Université de Lyon, Lyon 1, CREATIS, CNRS UMR 5220-INSERM U1044, INSA-Lyon, Hospices Civils de Lyon, Lyon, France.
Stroke. 2013 Aug;44(8):2318-20. doi: 10.1161/STROKEAHA.113.001751. Epub 2013 May 30.
Parenchymal hematoma (PH) may worsen the outcome of patients with stroke. The aim of our study was to confirm the relationship between the volume of very low cerebral blood volume (CBV) and PH using a European multicenter database (I-KNOW). A secondary objective was to explore the impact of early reperfusion and recanalization.
The volume of cerebral tissue with CBV≤2.5th percentile of the normal hemisphere was calculated within the acute diffusion-weighted imaging lesion. Hemorrhagic transformation was assessed on day 2 MRI according to the European Cooperative Acute Stroke Study II criteria. Recanalization and reperfusion were assessed on 3-hour follow-up MRI.
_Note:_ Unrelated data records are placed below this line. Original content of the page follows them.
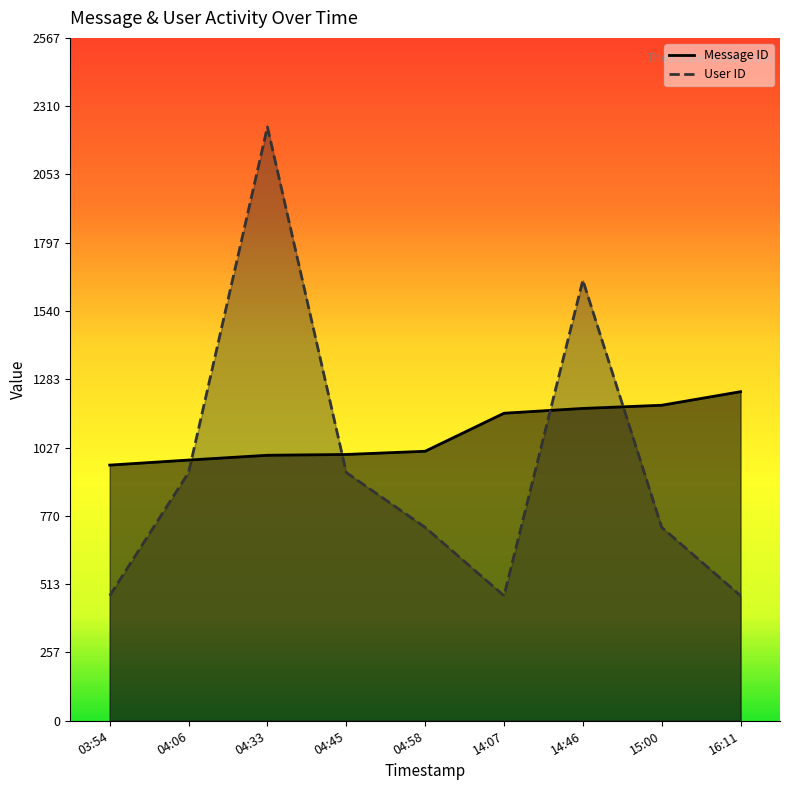

At 04:06, list the series in order from largest to smallest.

Message ID, User ID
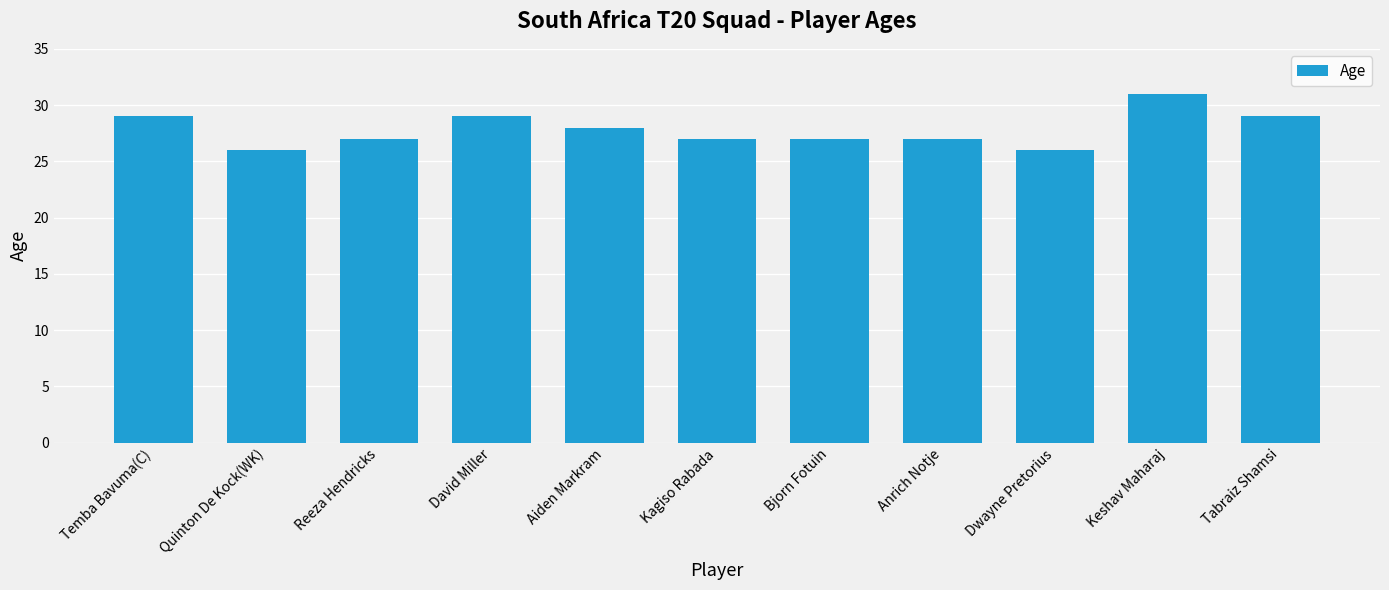

Reading left to right, list all the values displayed in this chart.

29	26	27	29	28	27	27	27	26	31	29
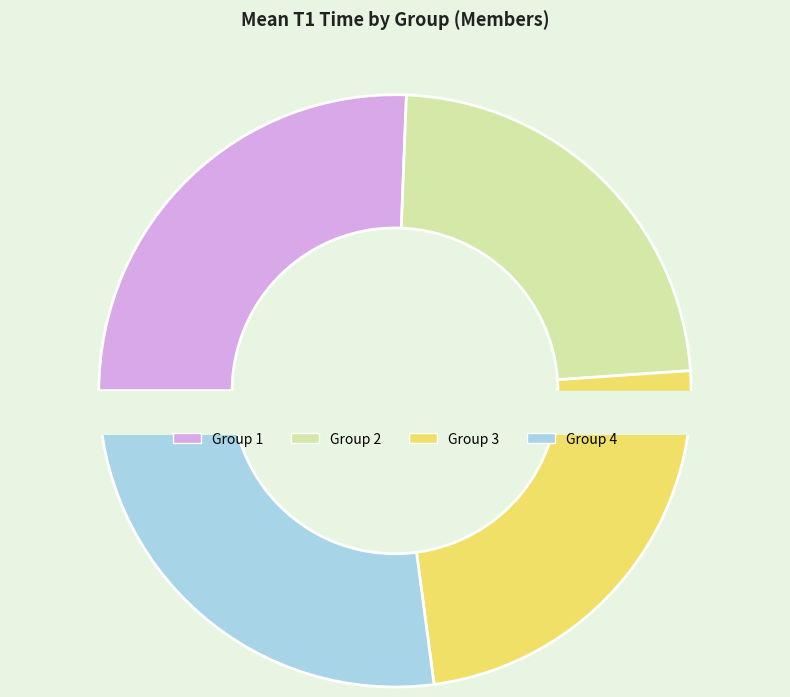

What percentage is the 3 slice, to the nearest percent?

24%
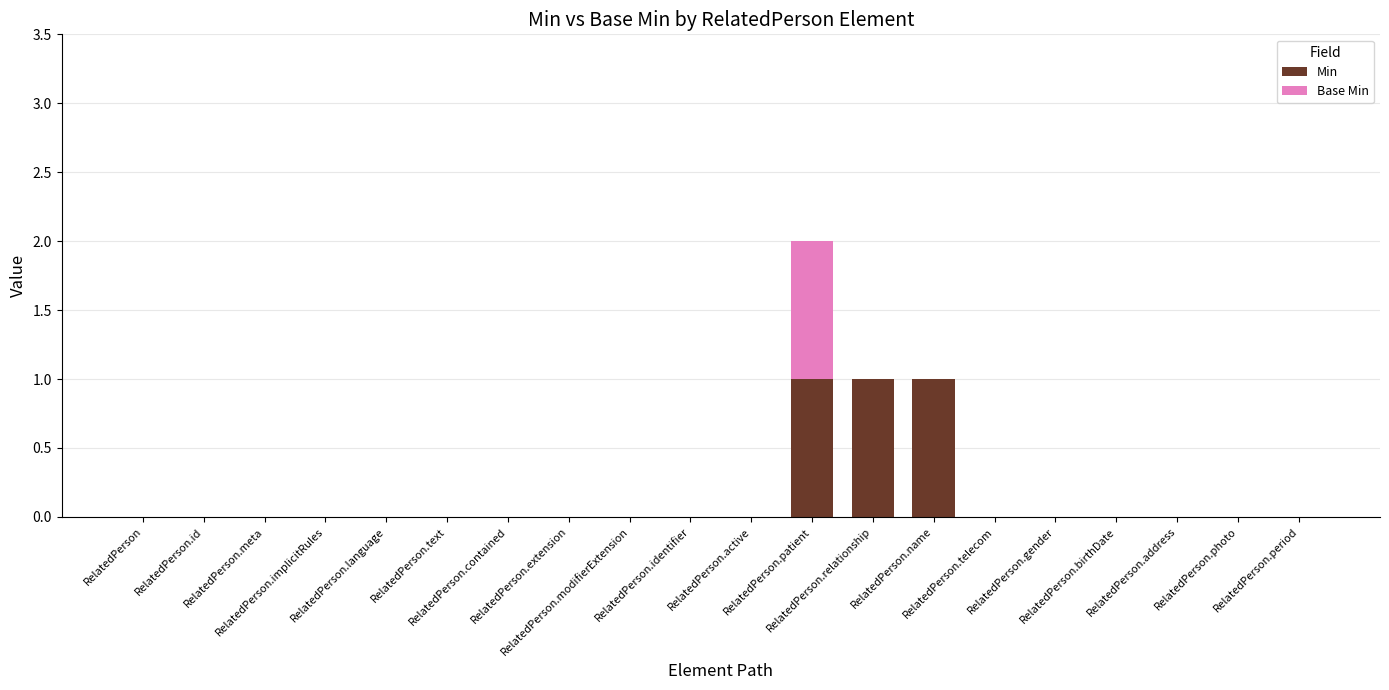

Count the number of data series in this chart.

2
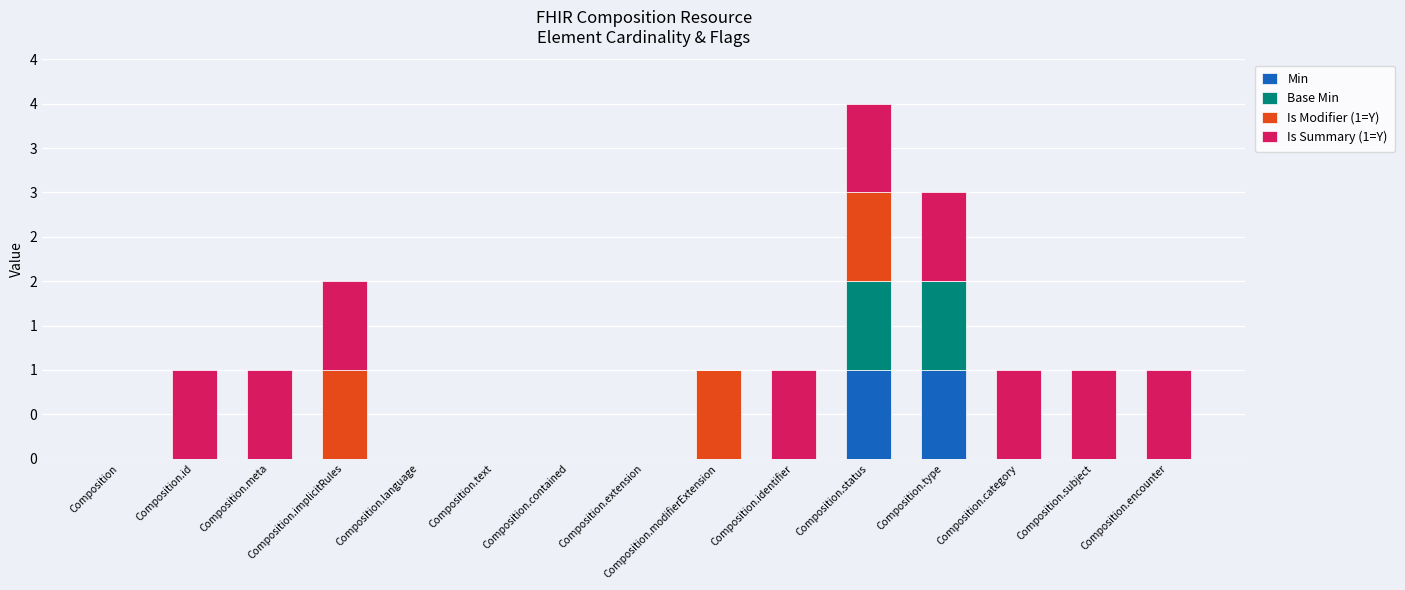

What are all the series names shown in the legend?

Min, Base Min, Is Modifier (1=Y), Is Summary (1=Y)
Of the 110 patients, hemorrhagic transformation occurred in 59 patients, including 7 PH. In univariate analysis, the acute National Institutes of Health Stroke Scale score (P=0.002), acute diffusion-weighted imaging lesion volume (P=0.02), and thrombolysis (P=0.03), but not very low CBV (P=0.52), were associated with hemorrhagic transformation. The volume of very low CBV was the only predictor of PH (P=0.007). Early reperfusion and recanalization had no influence on either hemorrhagic transformation or PH.
Very low CBV was the only independent predictor of PH in patients with acute stroke.
脑实质血肿(PH)可能使脑卒中患者的预后恶化。本研究旨在通过欧洲多中心数据库(I-KNOW)证实脑血容量(CBV)极低与 PH 之间的关系。次要目的是探讨早期再灌注和再通的影响。
在急性弥散加权成像病变内计算 CBV≤正常半球第 2.5 百分位数的脑组织体积。根据欧洲合作急性脑卒中研究 II 标准,在第 2 天 MRI 上评估出血性转化。在 3 小时的随访 MRI 上评估再通和再灌注情况。
在 110 例患者中,59 例发生出血性转化,包括 7 例 PH。在单变量分析中,急性国立卫生研究院脑卒中量表评分(P=0.002)、急性弥散加权成像病变体积(P=0.02)和溶栓治疗(P=0.03)与出血性转化相关,而 CBV 极低(P=0.52)与出血性转化无关。极低 CBV 体积是 PH 的唯一预测因子(P=0.007)。早期再灌注和再通对出血性转化或 PH 均无影响。
在急性脑卒中患者中,极低 CBV 是 PH 的唯一独立预测因子。